Depuis 2008, il a été prévu que cette partie de la rémunération, dès lors qu’elle est identifiée en application d’une convention ou d’un accord collectif étendu en vigueur au 1er octobre 2007, ne serait plus prise en compte pour le calcul de la réduction générale de cotisations patronales.

Cette exclusion a pour effet d’augmenter, à niveau de salaire inchangé, le montant de l’exonération dont bénéficie l’employeur : en effet, si la rémunération au titre des temps de pause représente par exemple 10 % du salaire, l’employeur bénéficie de l’exonération jusqu’à 1,76 SMIC au lieu de 1,6 SMIC, comme dans les autres secteurs.

Or, cette neutralisation n’a aucun rapport avec le fait pour un salarié de bénéficier de temps de pause rémunérés.
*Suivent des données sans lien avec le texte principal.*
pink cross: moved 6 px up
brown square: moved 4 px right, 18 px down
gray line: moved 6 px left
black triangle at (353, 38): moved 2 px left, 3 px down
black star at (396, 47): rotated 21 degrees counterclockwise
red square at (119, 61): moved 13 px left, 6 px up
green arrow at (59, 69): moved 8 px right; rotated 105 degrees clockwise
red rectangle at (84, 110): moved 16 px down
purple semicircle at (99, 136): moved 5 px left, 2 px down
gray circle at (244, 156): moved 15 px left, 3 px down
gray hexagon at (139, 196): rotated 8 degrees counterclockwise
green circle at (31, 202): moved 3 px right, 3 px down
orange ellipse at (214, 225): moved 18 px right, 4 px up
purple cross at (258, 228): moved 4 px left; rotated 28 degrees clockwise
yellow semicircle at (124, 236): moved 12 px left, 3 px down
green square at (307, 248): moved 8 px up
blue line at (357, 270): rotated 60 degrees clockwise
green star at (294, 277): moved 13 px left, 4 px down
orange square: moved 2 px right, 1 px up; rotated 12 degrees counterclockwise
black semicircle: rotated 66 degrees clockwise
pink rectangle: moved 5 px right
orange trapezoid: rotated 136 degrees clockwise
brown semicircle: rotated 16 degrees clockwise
Cette exclusion ne bénéficie qu’aux seules entreprises qui ont institué des temps de pause dans le cadre d’accord étendus avant 2007, alors même que d’autres salariés qui bénéficient de temps de pause rémunérés, mais relevant d’entreprises dans lesquelles les conventions n’identifient pas ces rémunération spécifiques, n’ouvrent pas droit à cet avantage.

En outre, la neutralisation de ces temps de pause dans le calcul de l’exonération est complexe et donne lieu à de fréquents redressements des URSSAF.
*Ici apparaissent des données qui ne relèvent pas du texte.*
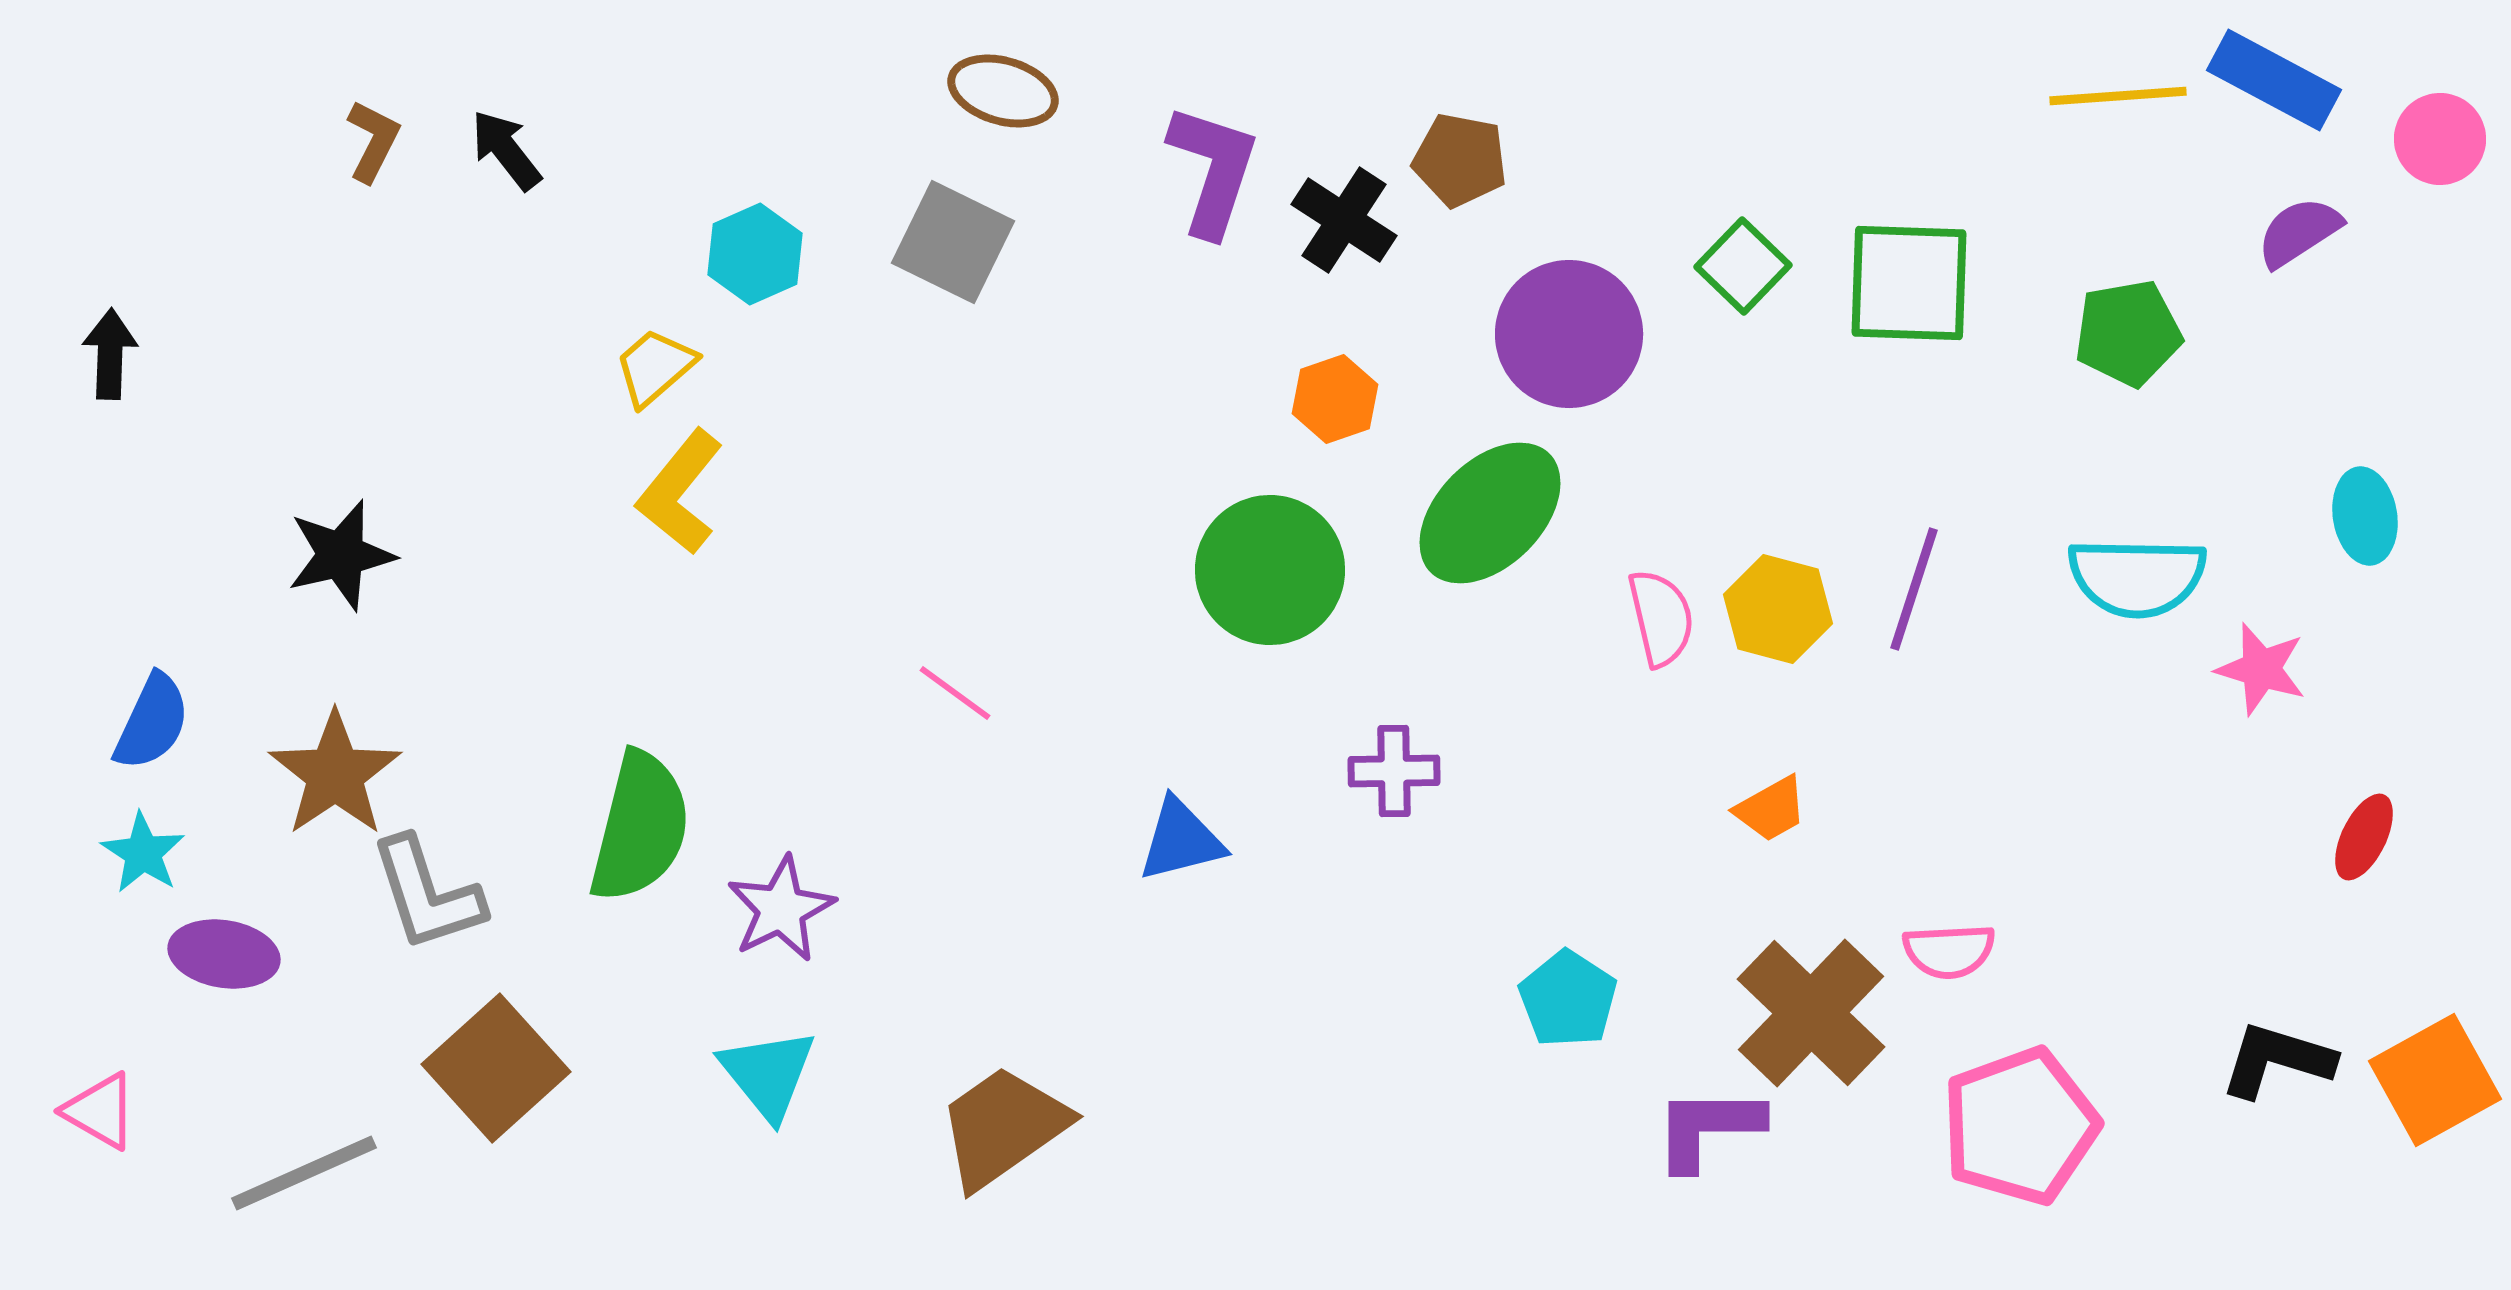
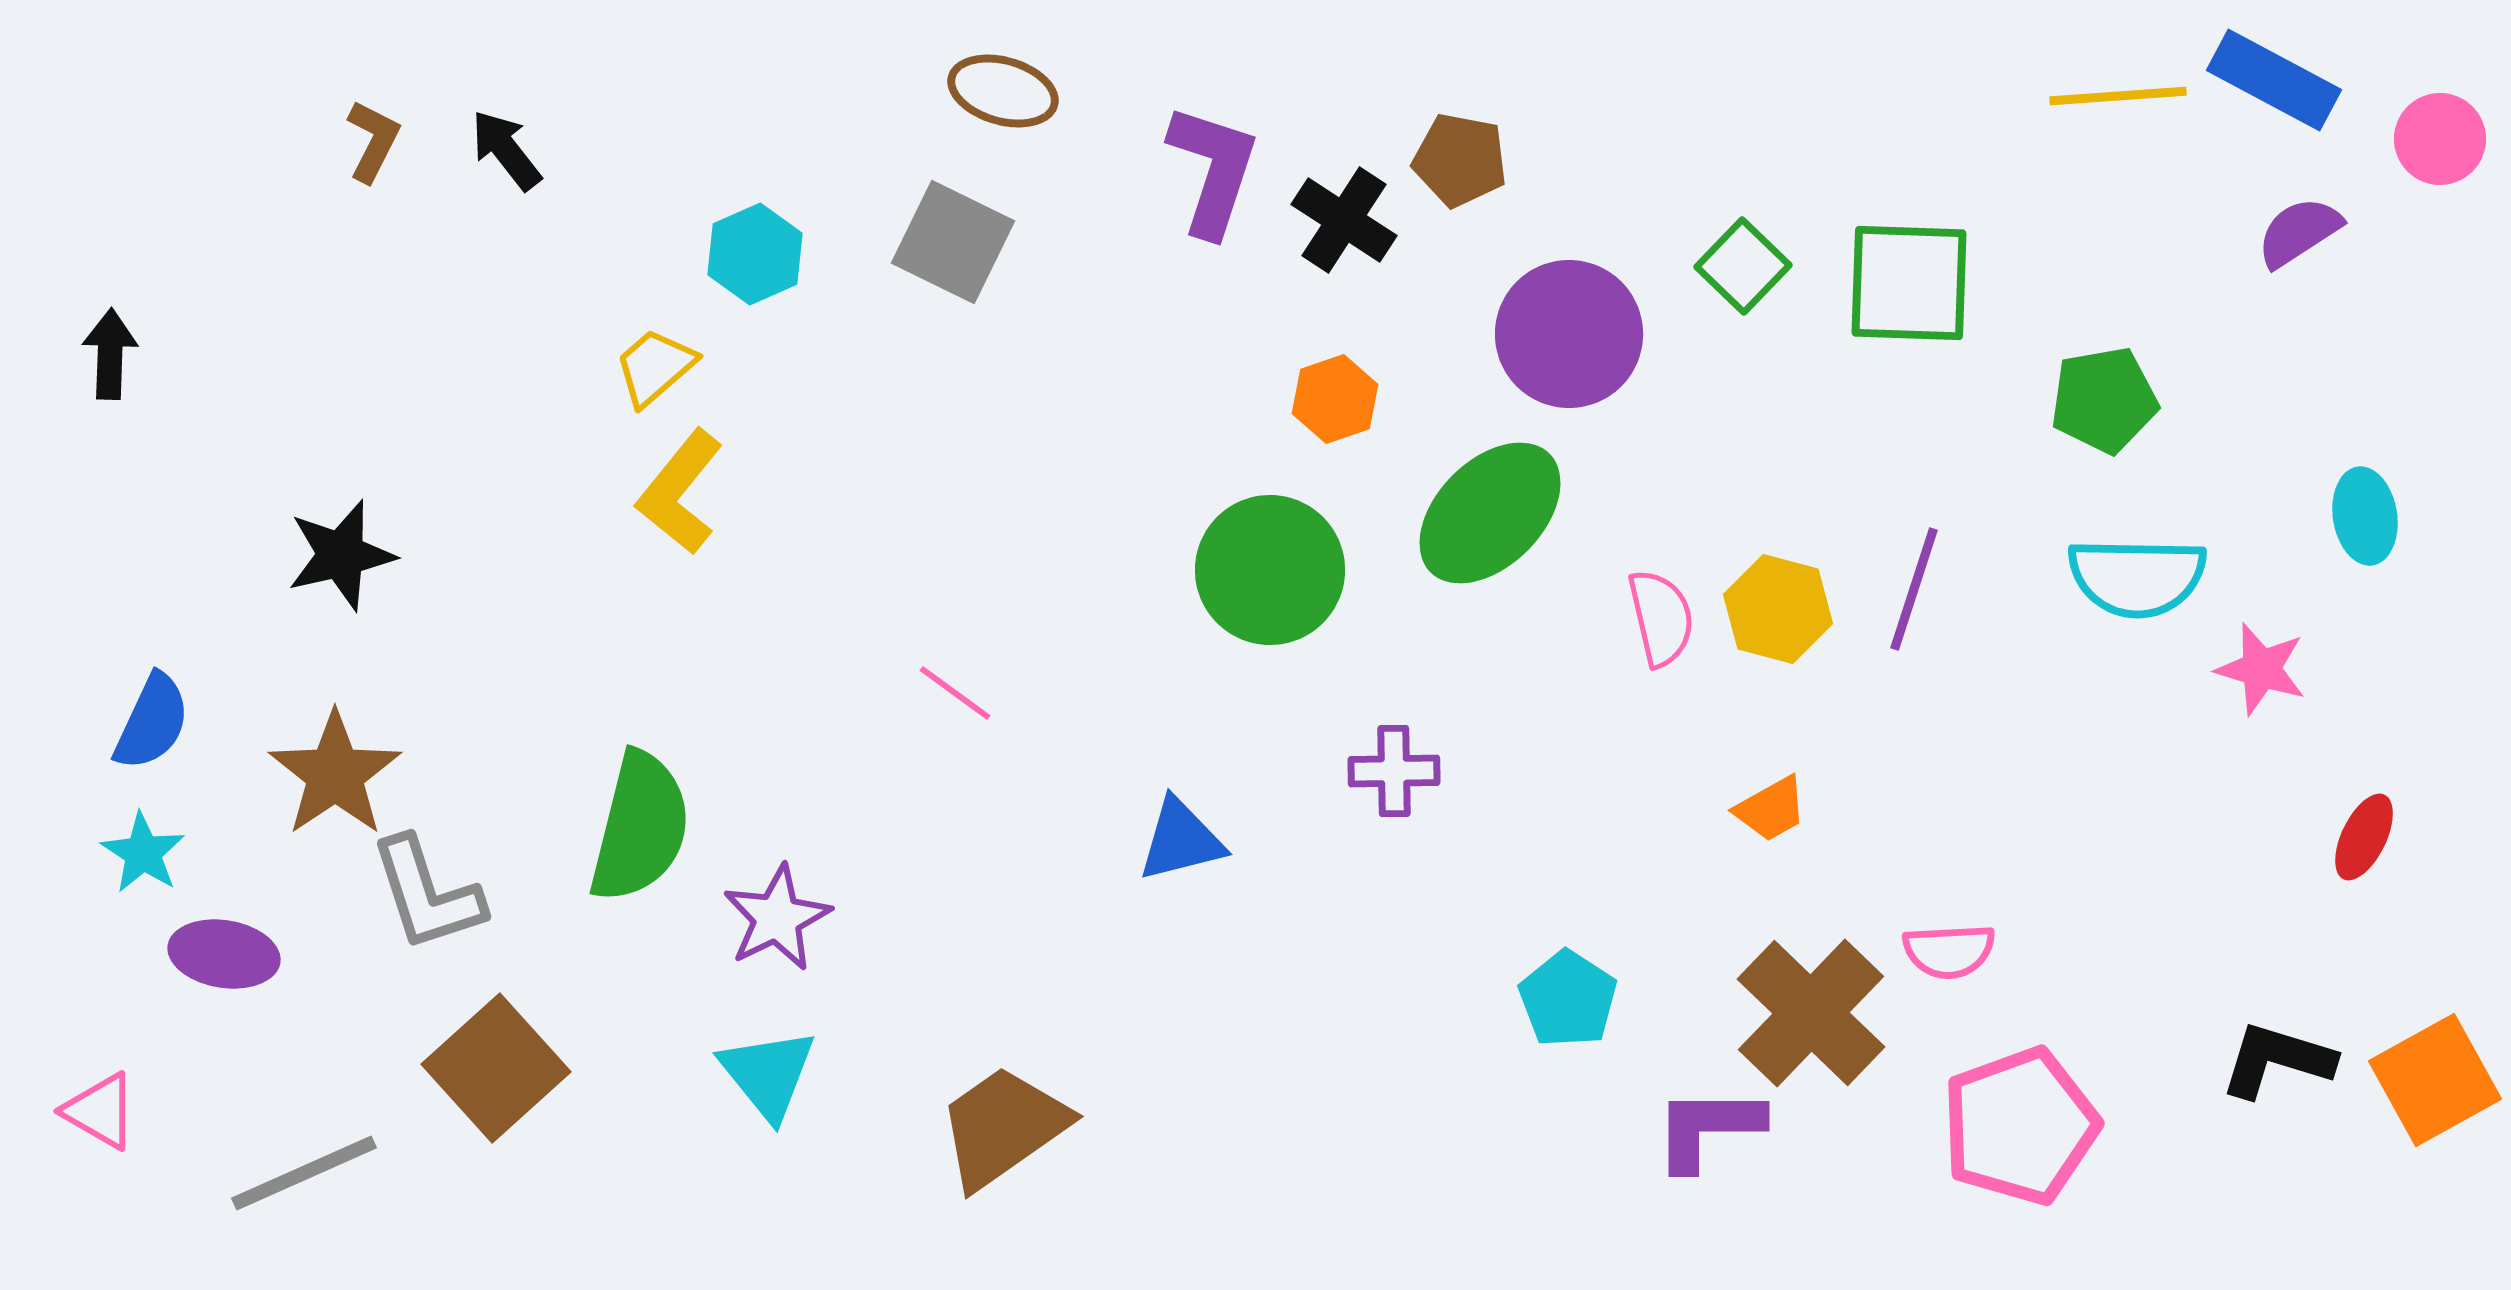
green pentagon at (2128, 333): moved 24 px left, 67 px down
purple star at (781, 909): moved 4 px left, 9 px down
Compte tenu des mesures prises par ailleurs pour le Gouvernement en faveur de l’abaissement du coût du travail, à travers le CICE et, dans le cadre du présent article, par l’amplification des allègements de cotisations patronales et de réduction des cotisations d’allocations familiales, il est légitime de revenir sur ces modalités de calcul.
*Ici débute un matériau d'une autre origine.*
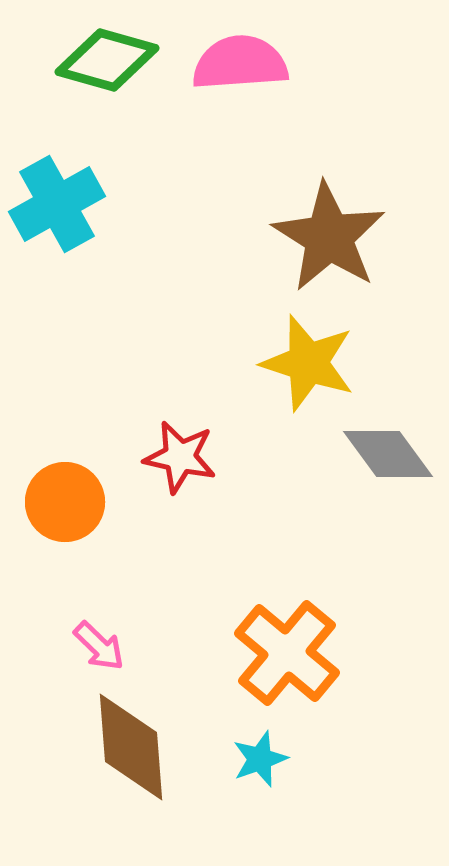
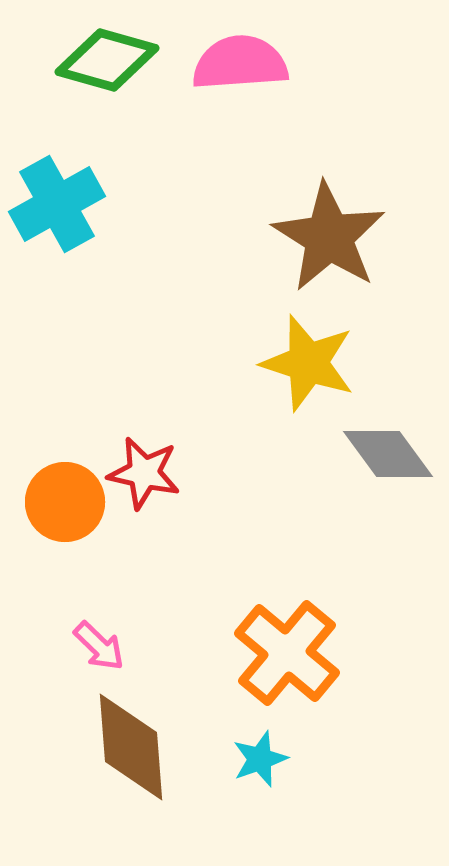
red star: moved 36 px left, 16 px down
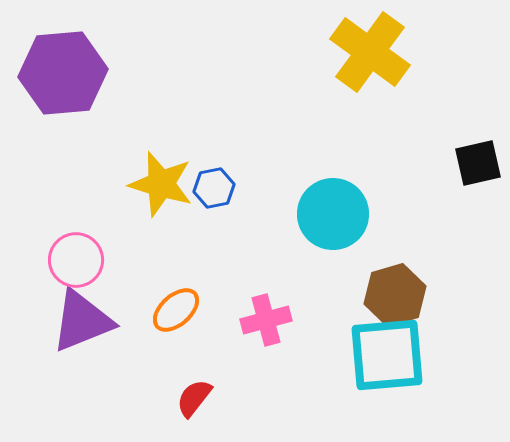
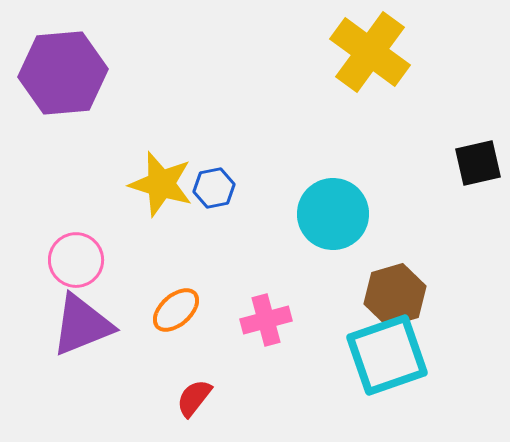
purple triangle: moved 4 px down
cyan square: rotated 14 degrees counterclockwise
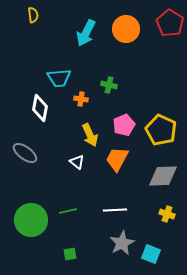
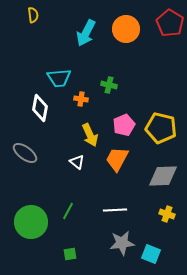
yellow pentagon: moved 2 px up; rotated 12 degrees counterclockwise
green line: rotated 48 degrees counterclockwise
green circle: moved 2 px down
gray star: rotated 20 degrees clockwise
En outre, en l’absence de correction, l’importance de cet avantage va s’accroître du fait de la mesure « zéro charge au niveau du SMIC » ».

L’adoption de cet amendement a été vivement critiqué par le Medef qui souligne dans un communiqué qu’il « représente un coût supplémentaire d’au moins 200 millions d’euros par an pour les entreprises concernées, notamment du commerce et de la distribution, de l’agroalimentaire ou de la sécurité. Il risque ainsi d’annuler en tout ou partie les baisses de charges prévues dans le cadre du Pacte de responsabilité, notamment pour les salaires les plus bas ».

Le MEDEF note que l’inclusion de ces temps de pause dans le calcul est totalement « injustifiée », dans la mesure où les tribunaux ont jugé que ces mêmes temps de pause ne pouvaient être considérés comme du temps de travail et que cet amendement « est un mauvais coup porté à la démarche de bâtir une relation de confiance pour pouvoir relancer une véritable dynamique de création d’emplois. Il doit être retiré ».